The external circumstances of my life had been transformed. Right before I started at Wolle & Wolle I moved away from home. I moved out to the coast and Lakestead House. The move must have occurred before I started at the advertising agency, because when I met Emma Rabbit I was living out here.
Eric and I never saw each other at home with Mother and Father on Hillville Road. He maintained that he had regular contact with Mother. He despised Father like the plague. I saw our parents once or twice a week. We never talked about Eric.

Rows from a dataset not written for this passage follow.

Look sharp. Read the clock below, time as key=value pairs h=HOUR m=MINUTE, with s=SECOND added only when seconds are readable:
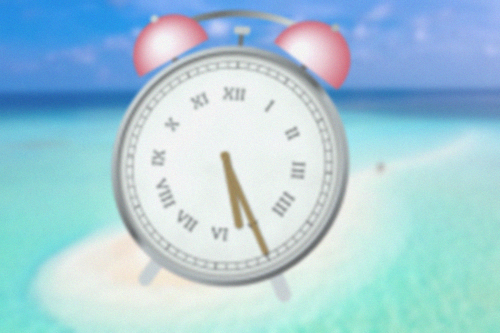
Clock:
h=5 m=25
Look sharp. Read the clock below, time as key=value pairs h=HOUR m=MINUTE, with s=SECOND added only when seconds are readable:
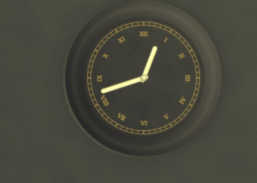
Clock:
h=12 m=42
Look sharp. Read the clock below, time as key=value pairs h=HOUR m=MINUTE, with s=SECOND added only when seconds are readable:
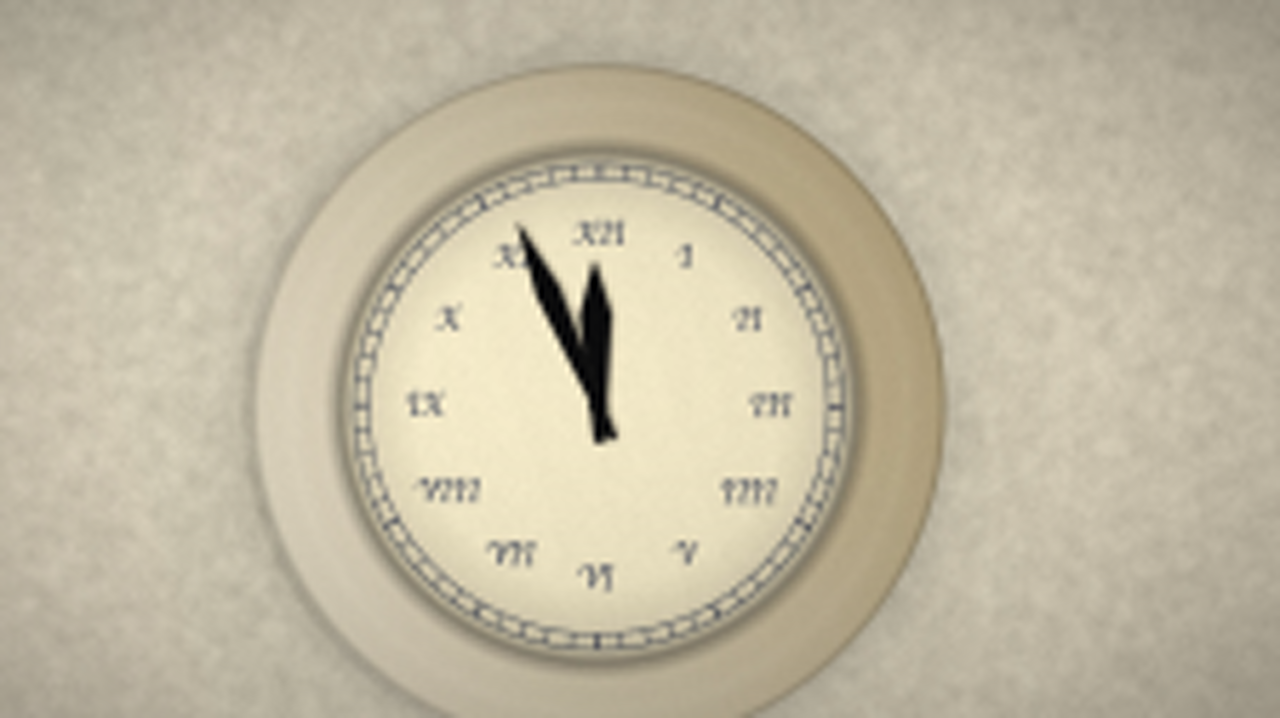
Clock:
h=11 m=56
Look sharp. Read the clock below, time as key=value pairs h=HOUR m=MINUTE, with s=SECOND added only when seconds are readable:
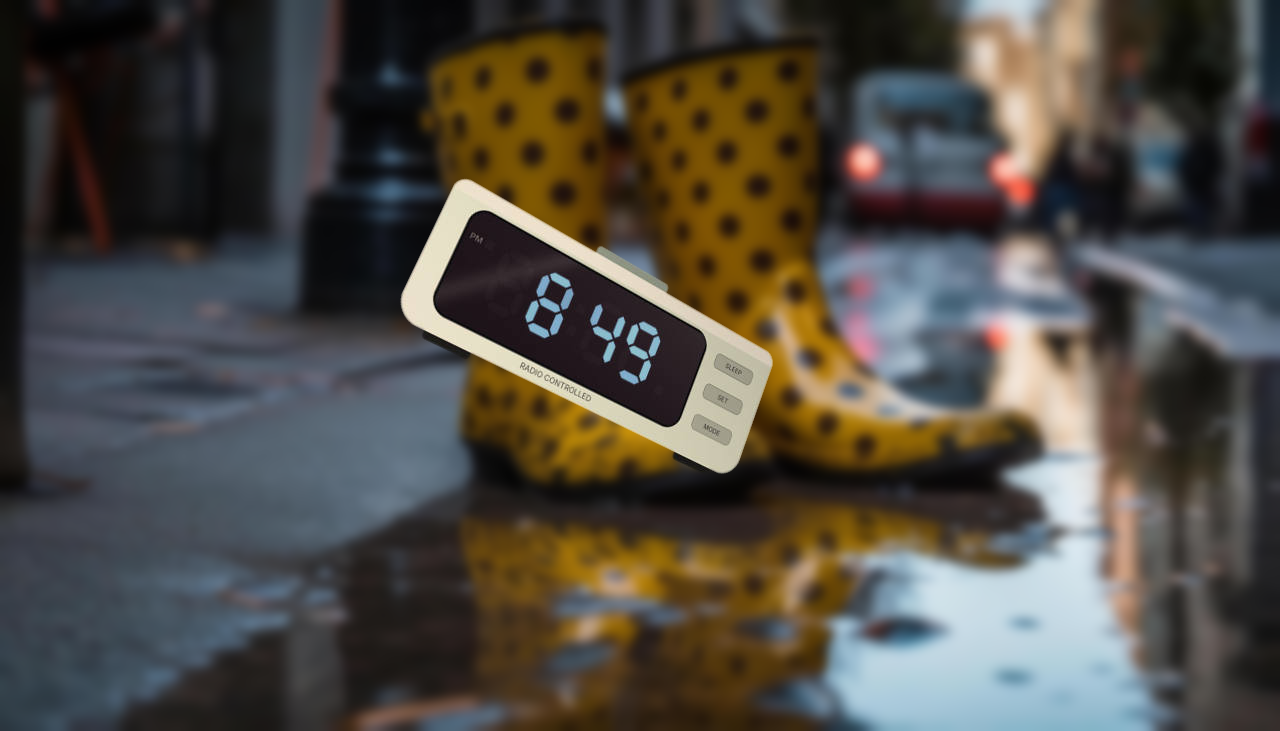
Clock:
h=8 m=49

Father and I were not in agreement about everything, but we agreed on the fact that Eric hadn’t been able to hold his own against evil.
He had fallen.
Father didn’t forgive him.
I forgave him.
I went to see Eric at Casino Monokowski, despite the fact that I’d promised myself never to set my paw there again. I was desperate. I couldn’t get married to Emma Rabbit, despite the fact that I loved her.
Just like the first time, I was admitted by a doorman who mistook me for my brother. The Afternoon Weather was no more than approaching, but inside Casino Monokowski it might just as well have been midnight. I found Eric in a distant corner, at a small table that was hidden behind one of the many bar counters.
He was not surprised to see me.
“What time of day is it?” he asked.
“It’s the middle of the day,” I answered.
“Doesn’t feel like it,” he said. “I’ve got to have something to wake up.”
He called to the duck behind the bar and ordered black coffee and some type of alcohol. I presume. I shook my head, I didn’t want anything.
“Tell me how the Angels are doing,” Eric asked.
In last year’s finals the Yok Gigantes had defeated our Amberville Angels in the seventh and decisive final match. We hadn’t been that close to a victory in fourteen years. It was fourteen years ago that we’d last taken home the great goblet. Until now the season had alternated between heaven and hell.
“I’ve missed it all,” said Eric.
“It’s not impossible that it’ll happen this year,” I said. “It’s not impossible at all. Harry’s form is holding up. He’s made more goals than he did in the whole season last year. He’s on his way…”
“But defensively?” asked Eric, putting his finger on the sore spot. “Are we going to manage the defense?”
While I expanded on how I perceived this year’s team lineup, animals were circling around us. We were, and always had been, an attraction. Identical twins were unusual. The most curious were the employees of the casino. Eric’s workmates. Waiters and waitresses, croupiers and bartenders, guards and stewards. Eric didn’t pay any attention to them.
When I had exhausted the subject of the Amberville Angels as thoroughly as I could, silence fell between us. It was never uncomfortable.